Einige der hier vorkommenden Tier- bzw. Vogelarten sind bereits als ’stark gefährdet’ und teilweise sogar als ’vom Aussterben bedroht’ eingestuft worden. Hierzu gehört u.a. die Uferschnepfe, die bereits in der roten Liste geführt wird.
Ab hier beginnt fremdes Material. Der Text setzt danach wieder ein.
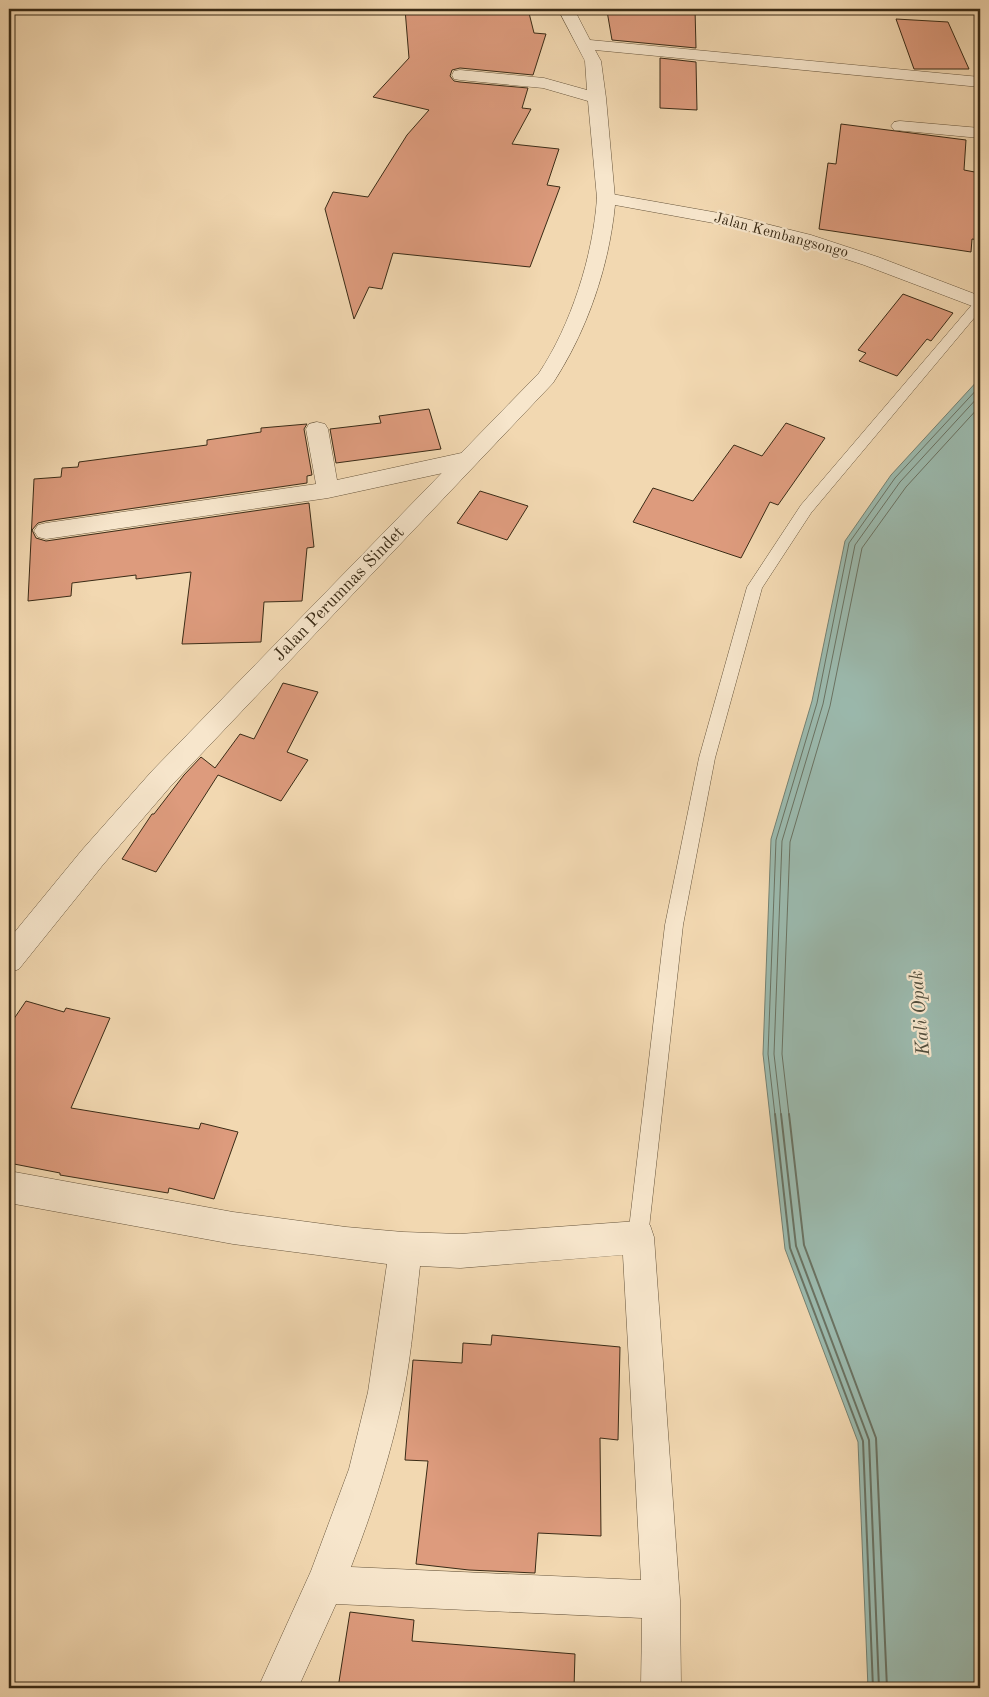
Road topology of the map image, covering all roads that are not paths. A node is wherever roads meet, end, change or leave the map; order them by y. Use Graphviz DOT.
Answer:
graph roads {
  1 [pos="566,9"];
  2 [pos="586,44"];
  3 [pos="460,75"];
  4 [pos="980,82"];
  5 [pos="598,98"];
  6 [pos="900,126"];
  7 [pos="980,133"];
  8 [pos="606,198"];
  9 [pos="980,303"];
  10 [pos="318,429"];
  11 [pos="466,460"];
  12 [pos="328,490"];
  13 [pos="46,531"];
  14 [pos="9,960"];
  15 [pos="9,1187"];
  16 [pos="638,1237"];
  17 [pos="406,1248"];
  18 [pos="327,1585"];
  19 [pos="662,1600"];
  20 [pos="278,1688"];
  21 [pos="661,1688"];
  1 -- 2 [label="street, Jalan Perumnas Sindet"];
  2 -- 4 [label="street"];
  2 -- 5 [label="street, Jalan Perumnas Sindet"];
  3 -- 5 [label="street"];
  5 -- 8 [label="street, Jalan Perumnas Sindet"];
  6 -- 7 [label="street"];
  8 -- 9 [label="street, Jalan Kembangsongo"];
  8 -- 11 [label="street, Jalan Perumnas Sindet"];
  9 -- 16 [label="lane"];
  10 -- 12 [label="street"];
  11 -- 12 [label="street"];
  11 -- 14 [label="street, Jalan Perumnas Sindet"];
  12 -- 13 [label="street"];
  15 -- 17 [label="street"];
  16 -- 17 [label="street"];
  16 -- 19 [label="street"];
  17 -- 18 [label="street"];
  18 -- 19 [label="street"];
  18 -- 20 [label="street"];
  19 -- 21 [label="street"];
}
Sie brütet nachweislich mit mehreren
Paaren in der Nähe des Gleisdreiecks auf Flächen, die in 2014 / 2015 mit erheblichem Aufwand für den Naturerhalt hergerichtet und gesichert wurden.
Weitere bedrohte / gefährdete Tier- und Vogelarten, die in diesem Gebiet vorkommen, sind u.a.: Bekassine, Rebhuhn, Feldhase, Weißstorch, Kiebitz und der Haussperling.
Die anliegende Karte zeigt deutlich, dass der Biotopverbund der vorgenannten Gebiete, bereits jetzt schon wie ein “zu enges Korsett“, nur noch in geringer Breite vorhanden ist.
Eine umfangreiche Bebauung der Fläche ’Gleisdreieck’ würde diesen Biotopverbund unwiederbringlich zerstören.
Geologie, Grundwasserproblematik
Für die angedachte Bebauung müßte das gesamte Gebiet mindestens 2m hoch aufgeschüttet werden. Die hiesigen Bodenverhältnisse, mit Lehmschichten bis in große Tiefen, lassen eine normale Gründung nicht zu. Eine solch massive und großflächige Aufschüttung, mit der anschließenden Versiegelung der Flächen durch die Bebauung, hätte katastrophale Folgen für die umliegenden Häuser.
Bereits bei den Aufschüttungen zum Bau des Gewerbegebietes Allermöhe, und der anschließenden Massenversiegelung der Flächen, wurden umliegende Häuser geschädigt, da der Grundwasserspiegel nachhaltig verändert wurde. Dieses gilt auch für Häuser die etwas weiter entfernt liegen.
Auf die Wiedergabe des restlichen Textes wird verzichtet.